■ Data supplied
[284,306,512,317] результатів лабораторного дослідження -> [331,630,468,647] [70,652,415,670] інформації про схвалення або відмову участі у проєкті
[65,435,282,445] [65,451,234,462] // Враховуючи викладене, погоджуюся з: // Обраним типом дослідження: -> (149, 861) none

---

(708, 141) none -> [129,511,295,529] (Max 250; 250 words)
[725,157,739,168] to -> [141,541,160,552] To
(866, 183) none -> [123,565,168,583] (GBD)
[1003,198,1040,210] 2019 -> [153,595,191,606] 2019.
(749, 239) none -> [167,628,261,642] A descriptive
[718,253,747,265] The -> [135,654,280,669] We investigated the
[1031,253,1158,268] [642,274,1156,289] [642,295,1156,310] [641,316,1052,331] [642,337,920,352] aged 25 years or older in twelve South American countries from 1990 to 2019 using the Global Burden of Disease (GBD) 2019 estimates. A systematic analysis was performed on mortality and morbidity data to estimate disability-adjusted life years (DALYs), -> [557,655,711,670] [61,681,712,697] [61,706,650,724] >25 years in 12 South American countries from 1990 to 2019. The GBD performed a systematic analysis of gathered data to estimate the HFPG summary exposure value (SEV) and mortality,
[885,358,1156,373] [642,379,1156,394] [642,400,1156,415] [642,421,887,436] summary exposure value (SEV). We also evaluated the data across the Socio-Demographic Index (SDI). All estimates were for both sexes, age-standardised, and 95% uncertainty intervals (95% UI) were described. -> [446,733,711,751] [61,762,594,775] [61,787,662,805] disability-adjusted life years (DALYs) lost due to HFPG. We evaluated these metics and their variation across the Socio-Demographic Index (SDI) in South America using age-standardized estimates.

■ Work task
Whenever a line of the data holds the string "estimates", pick that line out.

■ Result of the task
[1031,253,1158,268] [642,274,1156,289] [642,295,1156,310] [641,316,1052,331] [642,337,920,352] aged 25 years or older in twelve South American countries from 1990 to 2019 using the Global Burden of Disease (GBD) 2019 estimates. A systematic analysis was performed on mortality and morbidity data to estimate disability-adjusted life years (DALYs), -> [557,655,711,670] [61,681,712,697] [61,706,650,724] >25 years in 12 South American countries from 1990 to 2019. The GBD performed a systematic analysis of gathered data to estimate the HFPG summary exposure value (SEV) and mortality,
[885,358,1156,373] [642,379,1156,394] [642,400,1156,415] [642,421,887,436] summary exposure value (SEV). We also evaluated the data across the Socio-Demographic Index (SDI). All estimates were for both sexes, age-standardised, and 95% uncertainty intervals (95% UI) were described. -> [446,733,711,751] [61,762,594,775] [61,787,662,805] disability-adjusted life years (DALYs) lost due to HFPG. We evaluated these metics and their variation across the Socio-Demographic Index (SDI) in South America using age-standardized estimates.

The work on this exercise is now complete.